Archer Stadium
- Interactive map of Archer Stadium
- Location: East Lansing Soccer Complex 3700 Coleman Road East Lansing, MI 48823
- Coordinates: 42°46′19″N 84°29′13″W﻿ / ﻿42.771806°N 84.486906°W,
- Owner: City of East Lansing
- Capacity: 1,500

Tenants
- East Lansing Trojans Lansing United (PDL) (2014–2018) Lansing United Women (UWS) (2018–present)

Website
- East Lansing Soccer Complex

= Archer Stadium =

Stadium in Clinton County, Michigan, USA

Archer Stadium is a 1,500 seat soccer stadium located in East Lansing, Michigan.
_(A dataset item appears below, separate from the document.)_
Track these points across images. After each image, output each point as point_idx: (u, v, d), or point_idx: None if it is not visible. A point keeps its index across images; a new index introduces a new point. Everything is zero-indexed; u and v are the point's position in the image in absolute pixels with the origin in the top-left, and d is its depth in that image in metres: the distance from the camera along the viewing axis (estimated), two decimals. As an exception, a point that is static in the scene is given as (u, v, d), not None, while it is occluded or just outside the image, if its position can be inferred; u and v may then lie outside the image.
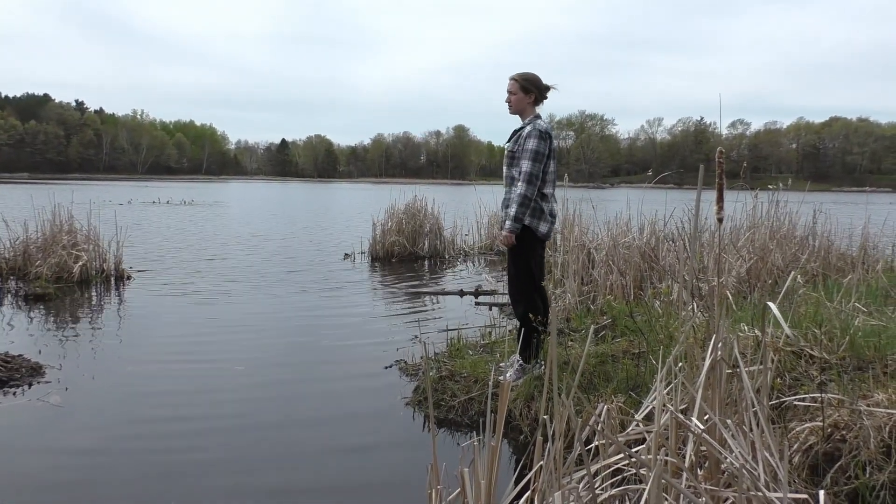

Its primary tenants are East Lansing High School and Lansing United Women of United Women's Soccer.

==History==
In 2013, the two varsity fields at the East Lansing Soccer Complex were renamed "Archer Stadium" to honor over 40 years of service from East Lansing High School coach Nick Archer. Archer was a member of the Michigan State Spartans men's soccer team during their 1967 and 1968 National Titles, and later founded both the boys and girls soccer programs at East Lansing High School

==Notable matches==
Archer Stadium hosted the 2014 NPSL Midwest Region Playoffs. The host club, Lansing United, secured the Regional crown by beating the Fort Pitt Regiment 2–1 in the final.

On July 9, 2017, a facility record, 1,388 people watched Lansing United take on Detroit City FC.